Afghan Youth Debates: In Ghazni, Thousands Left Without Voting Cards

Afghan Youth Debates: In Ghazni, Thousands Left Without Voting Cards

More than 45,000 voters in Ghazni province have yet to receive registration cards for Afghanistan’s coming presidential and provincial elections, an IWPR debate has heard.

Rahmatullah, a student at Ghazni University, claimed that large numbers of people living in the Andar, Zana Khan and Qarabagh districts still lacked the documents they needed to cast their ballots on April 5.

Shir Ahmad Haidar, a resident of Qarabagh district, told the debate that he estimated more than 45,000 men and women in the three districts had not received voting cards.

Naqibullah Ahmadi, a spokesman for the Independent Election Commission, blamed the administrative failure on poor security in these districts. But he also maintained that his staff had succeeded in distributing some 15,000 registration documents to villagers in these areas despite the risk of violence.

The debate was held in the city of Ghazni on December 29 and was attended by around 100 students from around the province.

Juma Khan Hamdard, a lecturer at Ghazni University, told participants, “We have to hold the elections despite the lack of security.”

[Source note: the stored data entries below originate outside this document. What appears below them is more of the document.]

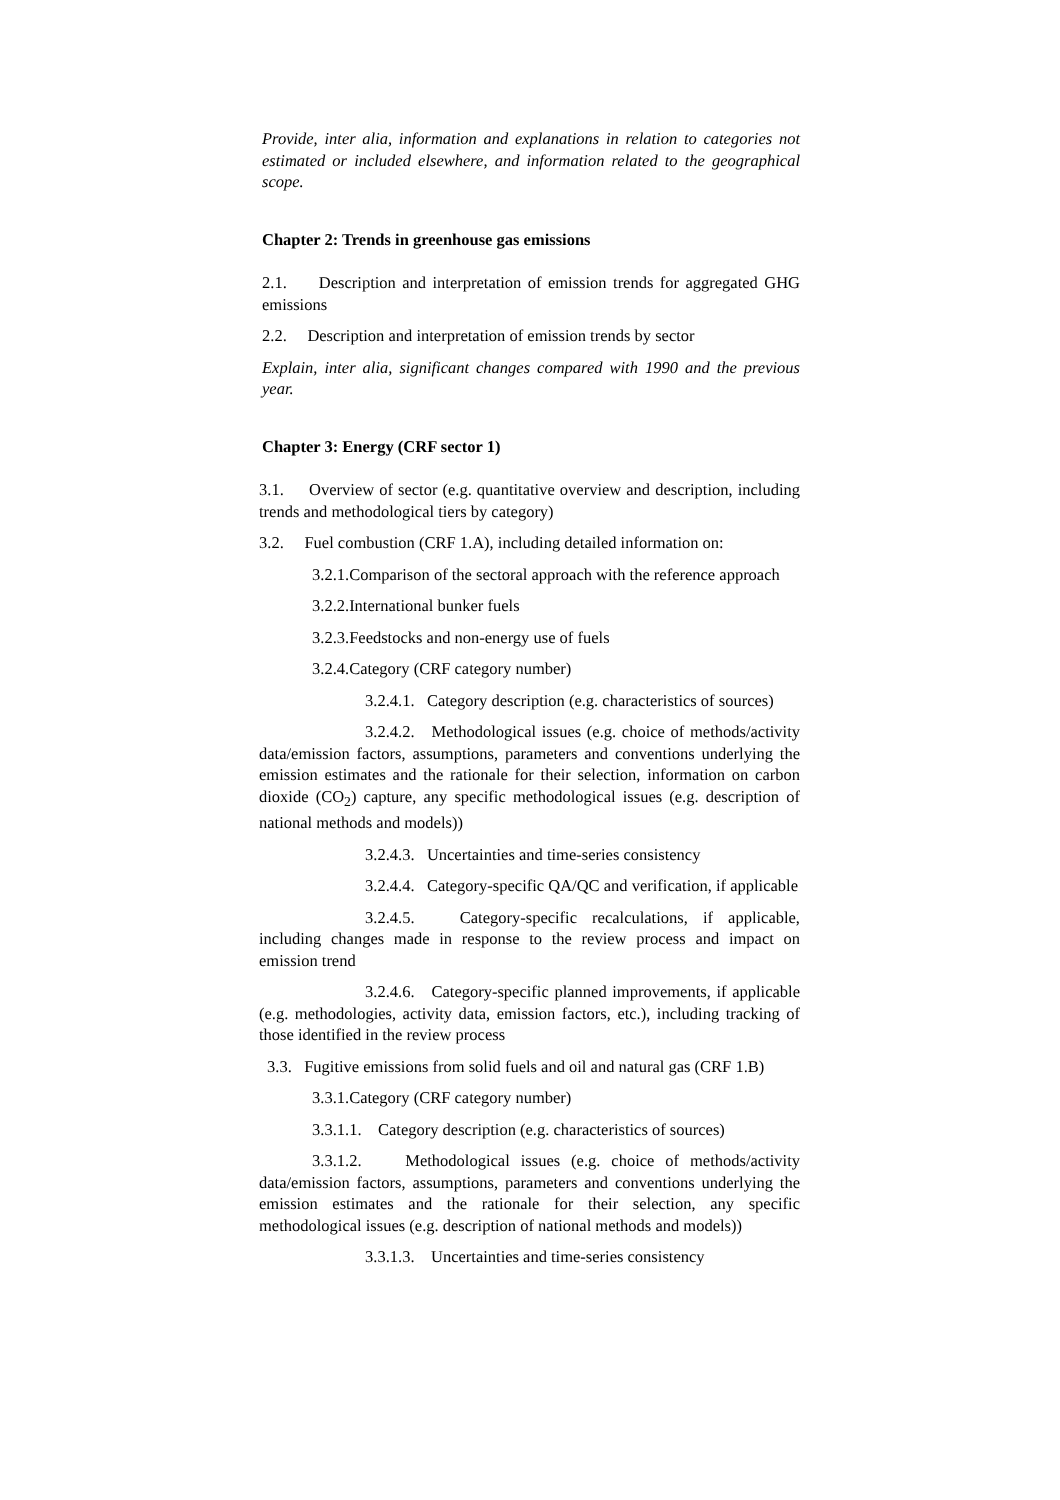Provide, inter alia, information and explanations in relation to categories not estimated or included elsewhere, and information related to the geographical scope.
Chapter 2: Trends in greenhouse gas emissions
2.1. Description and interpretation of emission trends for aggregated GHG emissions
2.2. Description and interpretation of emission trends by sector
Explain, inter alia, significant changes compared with 1990 and the previous year.
Chapter 3: Energy (CRF sector 1)
3.1. Overview of sector (e.g. quantitative overview and description, including trends and methodological tiers by category)
3.2. Fuel combustion (CRF 1.A), including detailed information on:
3.2.1.Comparison of the sectoral approach with the reference approach
3.2.2.International bunker fuels
3.2.3.Feedstocks and non-energy use of fuels
3.2.4.Category (CRF category number)
3.2.4.1. Category description (e.g. characteristics of sources)
3.2.4.2. Methodological issues (e.g. choice of methods/activity data/emission factors, assumptions, parameters and conventions underlying the emission estimates and the rationale for their selection, information on carbon dioxide (CO<sub>2</sub>) capture, any specific methodological issues (e.g. description of national methods and models))
3.2.4.3. Uncertainties and time-series consistency
3.2.4.4. Category-specific QA/QC and verification, if applicable
3.2.4.5. Category-specific recalculations, if applicable, including changes made in response to the review process and impact on emission trend
3.2.4.6. Category-specific planned improvements, if applicable (e.g. methodologies, activity data, emission factors, etc.), including tracking of those identified in the review process
3.3. Fugitive emissions from solid fuels and oil and natural gas (CRF 1.B)
3.3.1.Category (CRF category number)
3.3.1.1. Category description (e.g. characteristics of sources)
3.3.1.2. Methodological issues (e.g. choice of methods/activity data/emission factors, assumptions, parameters and conventions underlying the emission estimates and the rationale for their selection, any specific methodological issues (e.g. description of national methods and models))
3.3.1.3. Uncertainties and time-series consistency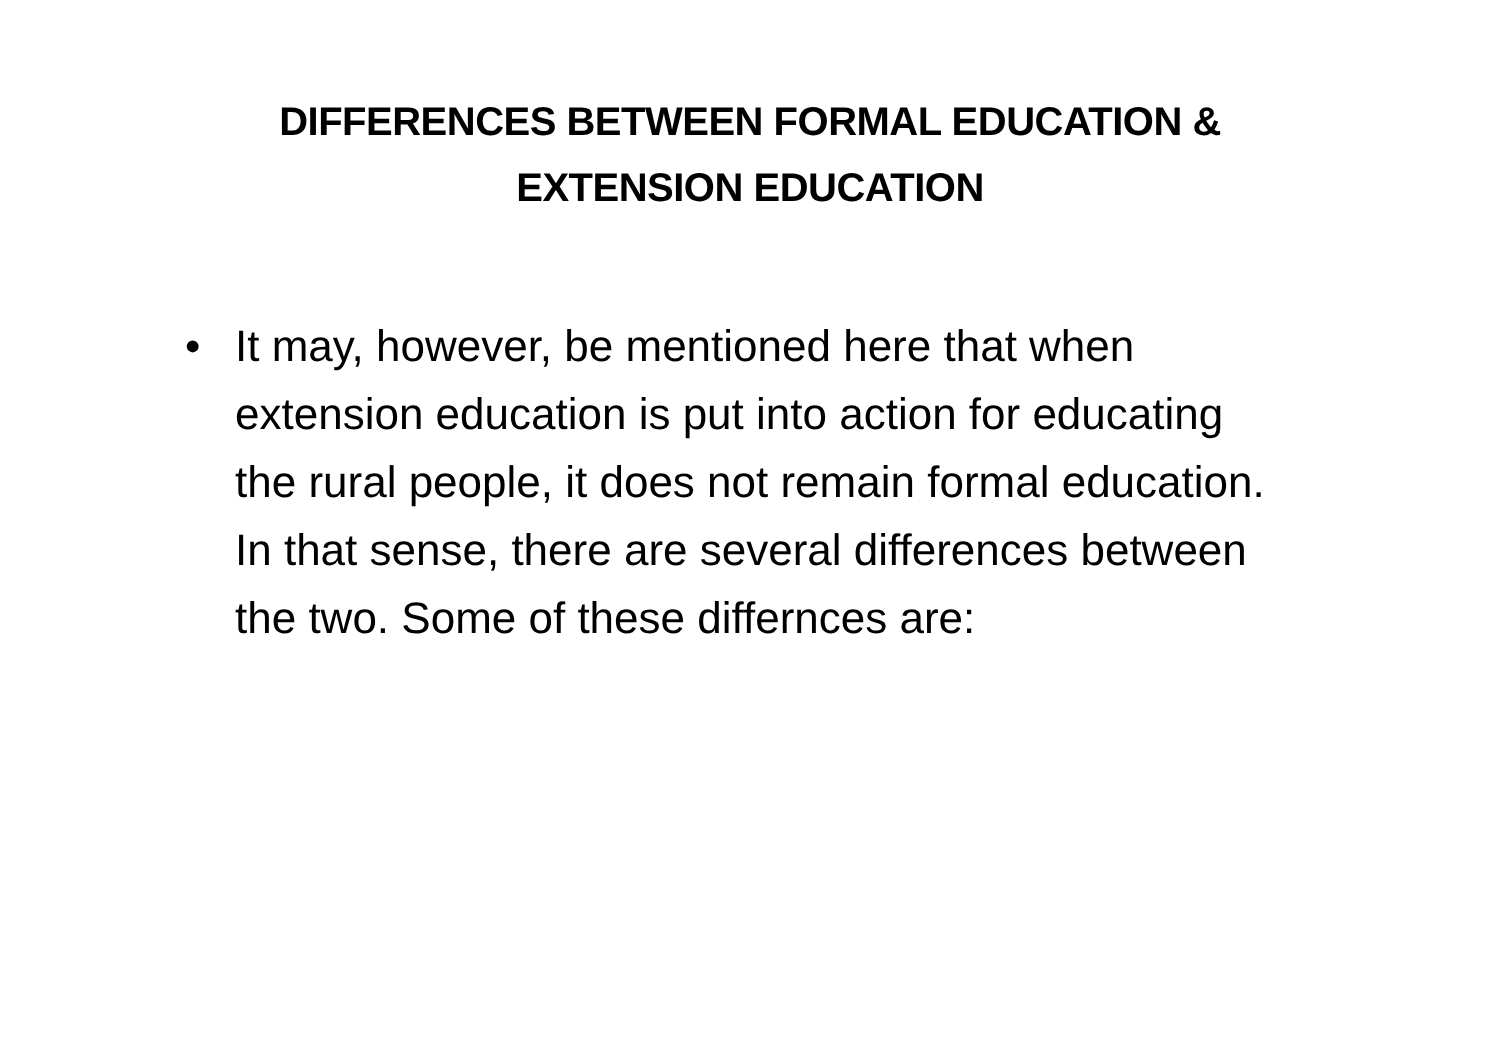DIFFERENCES BETWEEN FORMAL EDUCATION &
EXTENSION EDUCATION
• It may, however, be mentioned here that when extension education is put into action for educating the rural people, it does not remain formal education. In that sense, there are several differences between the two. Some of these differnces are: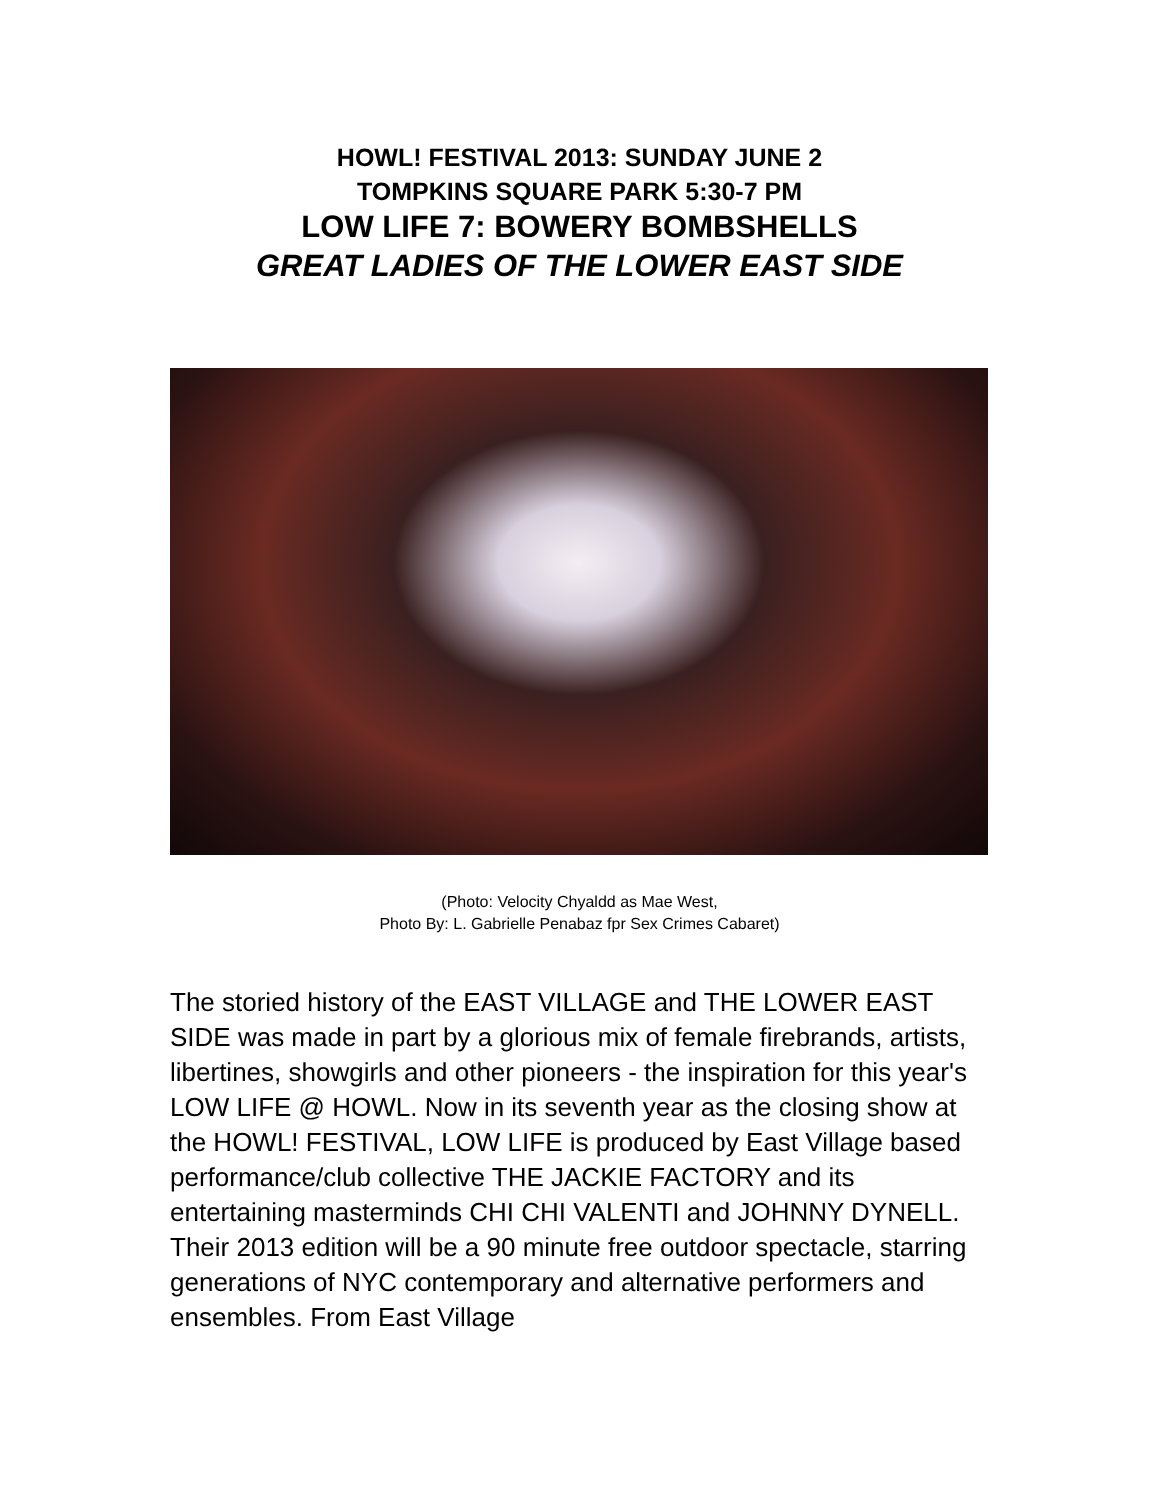HOWL! FESTIVAL 2013: SUNDAY JUNE 2
TOMPKINS SQUARE PARK 5:30-7 PM
LOW LIFE 7: BOWERY BOMBSHELLS
GREAT LADIES OF THE LOWER EAST SIDE
(Photo: Velocity Chyaldd as Mae West,
Photo By: L. Gabrielle Penabaz fpr Sex Crimes Cabaret)
The storied history of the EAST VILLAGE and THE LOWER EAST SIDE was made in part by a glorious mix of female firebrands, artists, libertines, showgirls and other pioneers - the inspiration for this year's LOW LIFE @ HOWL. Now in its seventh year as the closing show at the HOWL! FESTIVAL, LOW LIFE is produced by East Village based performance/club collective THE JACKIE FACTORY and its entertaining masterminds CHI CHI VALENTI and JOHNNY DYNELL. Their 2013 edition will be a 90 minute free outdoor spectacle, starring generations of NYC contemporary and alternative performers and ensembles. From East Village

Other panelists warned that security concerns in the province were severely hampering efforts to engage voters.

Ghazni province lies in central Afghanistan and is home to some 1.1 million people. While the region has mostly avoided the kind of intense fighting seen further south in Helmand and Kandahar, the security situation remains precarious.

In September 2010, Mohammad Kazim Allahyar, the deputy governor of Ghazni, was killed along with five others in a suicide bombing. And in July 2007, 23 Korean missionairies were kidnapped by the Taleban, two of whom were killed before the rest were released.

Abdullah Lami is a student at Ghazni University and an IWPR trainee. 

This report was produced as part of Open Minds: Speaking Up, Reaching Out – Promoting University and Youth Participation in Afghan Elections, an IWPR initiative funded by the US embassy in Kabul.